■ **Try it**:
In the data below, set down exactly the lines from the one containing "Table 1. DF" up to and including the one containing "Fig 3. The effect". Leave the pictures out.

■ **The data**:
+++++
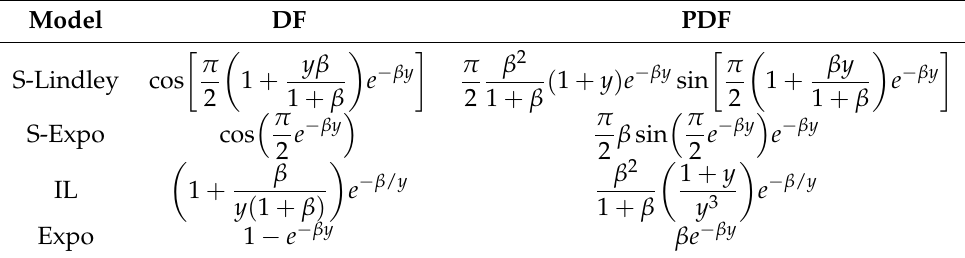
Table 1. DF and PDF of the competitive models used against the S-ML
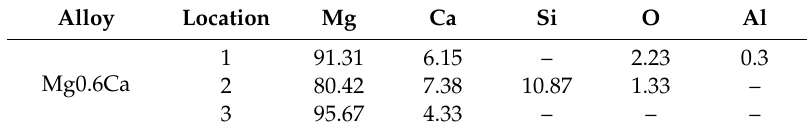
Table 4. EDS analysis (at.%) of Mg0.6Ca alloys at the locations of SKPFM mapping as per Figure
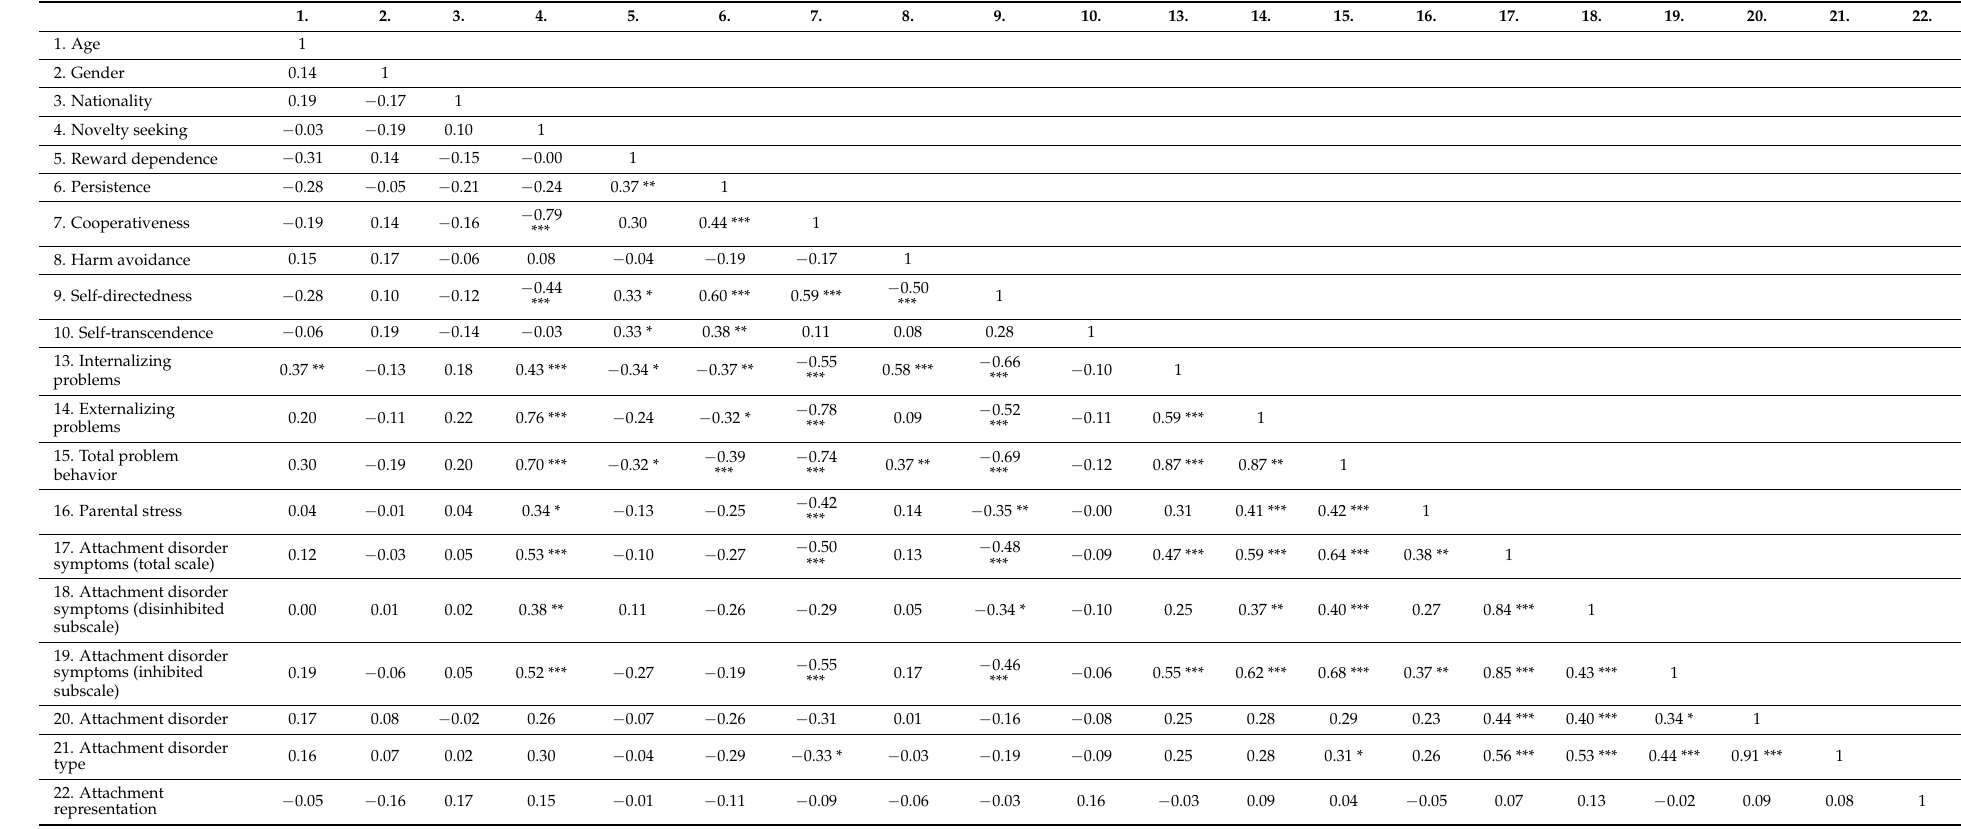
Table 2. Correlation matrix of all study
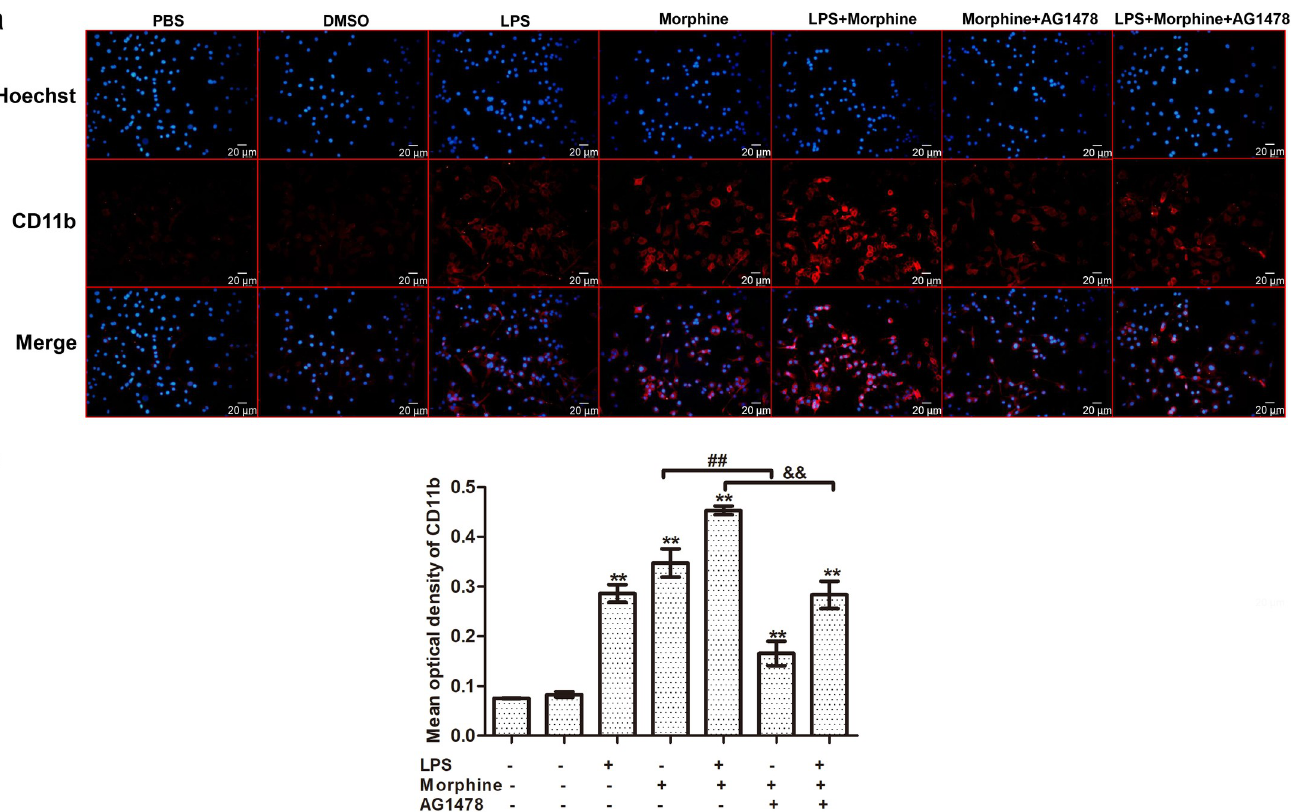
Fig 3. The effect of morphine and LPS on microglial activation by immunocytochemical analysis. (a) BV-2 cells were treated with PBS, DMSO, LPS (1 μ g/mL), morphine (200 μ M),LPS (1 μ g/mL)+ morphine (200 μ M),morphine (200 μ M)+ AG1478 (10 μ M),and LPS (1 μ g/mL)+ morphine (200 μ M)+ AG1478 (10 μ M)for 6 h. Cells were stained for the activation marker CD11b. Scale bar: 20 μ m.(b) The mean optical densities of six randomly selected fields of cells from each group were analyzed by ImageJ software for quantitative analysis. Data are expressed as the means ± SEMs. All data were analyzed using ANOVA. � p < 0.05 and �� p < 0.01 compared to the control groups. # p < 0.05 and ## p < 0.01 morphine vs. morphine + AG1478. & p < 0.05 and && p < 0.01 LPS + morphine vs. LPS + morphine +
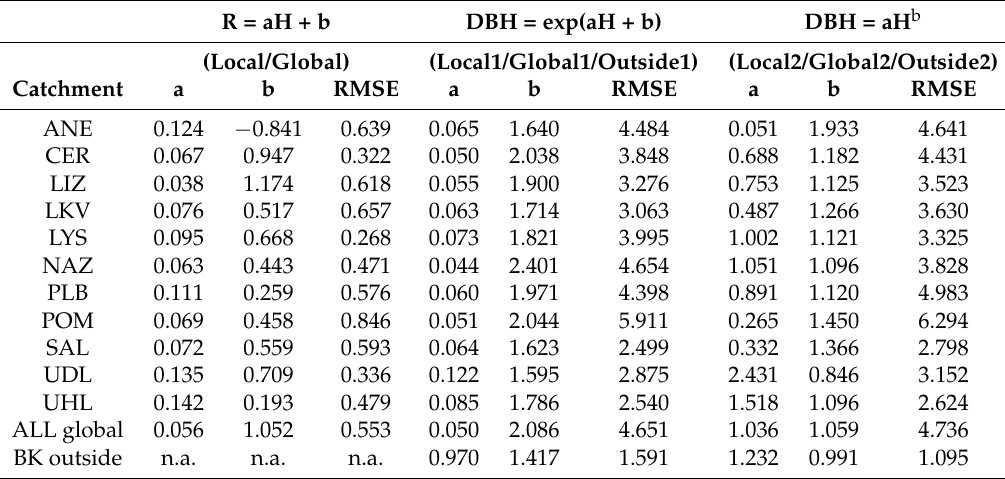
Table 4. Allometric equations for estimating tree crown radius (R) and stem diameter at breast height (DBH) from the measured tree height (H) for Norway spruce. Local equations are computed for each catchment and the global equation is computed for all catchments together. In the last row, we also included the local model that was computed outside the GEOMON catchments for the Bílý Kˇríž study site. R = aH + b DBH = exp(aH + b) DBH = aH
+++++
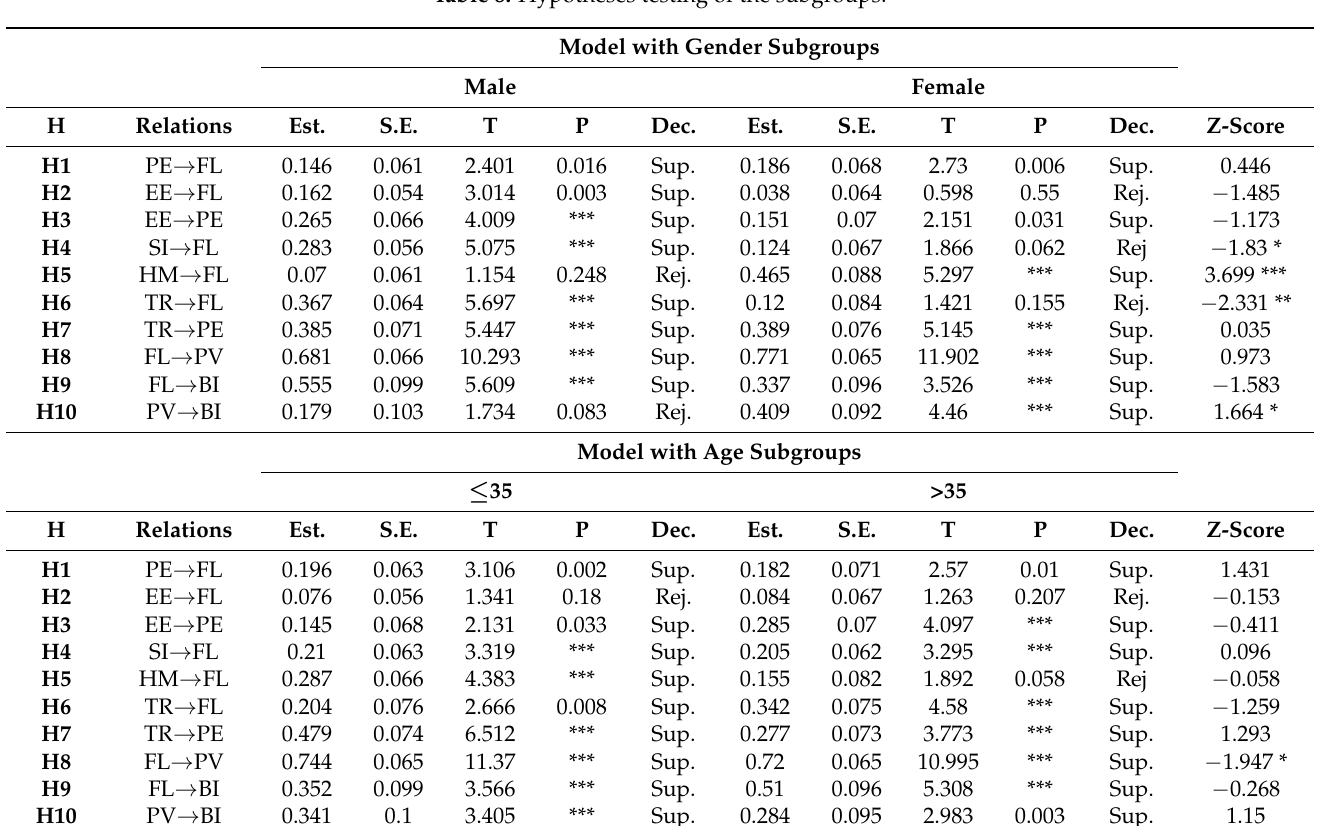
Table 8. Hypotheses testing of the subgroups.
+++++
■ **Answer for this exercise**:
Table 1. DF and PDF of the competitive models used against the S-ML
Table 4. EDS analysis (at.%) of Mg0.6Ca alloys at the locations of SKPFM mapping as per Figure
Table 2. Correlation matrix of all study
Fig 3. The effect of morphine and LPS on microglial activation by immunocytochemical analysis. (a) BV-2 cells were treated with PBS, DMSO, LPS (1 μ g/mL), morphine (200 μ M),LPS (1 μ g/mL)+ morphine (200 μ M),morphine (200 μ M)+ AG1478 (10 μ M),and LPS (1 μ g/mL)+ morphine (200 μ M)+ AG1478 (10 μ M)for 6 h. Cells were stained for the activation marker CD11b. Scale bar: 20 μ m.(b) The mean optical densities of six randomly selected fields of cells from each group were analyzed by ImageJ software for quantitative analysis. Data are expressed as the means ± SEMs. All data were analyzed using ANOVA. � p < 0.05 and �� p < 0.01 compared to the control groups. # p < 0.05 and ## p < 0.01 morphine vs. morphine + AG1478. & p < 0.05 and && p < 0.01 LPS + morphine vs. LPS + morphine +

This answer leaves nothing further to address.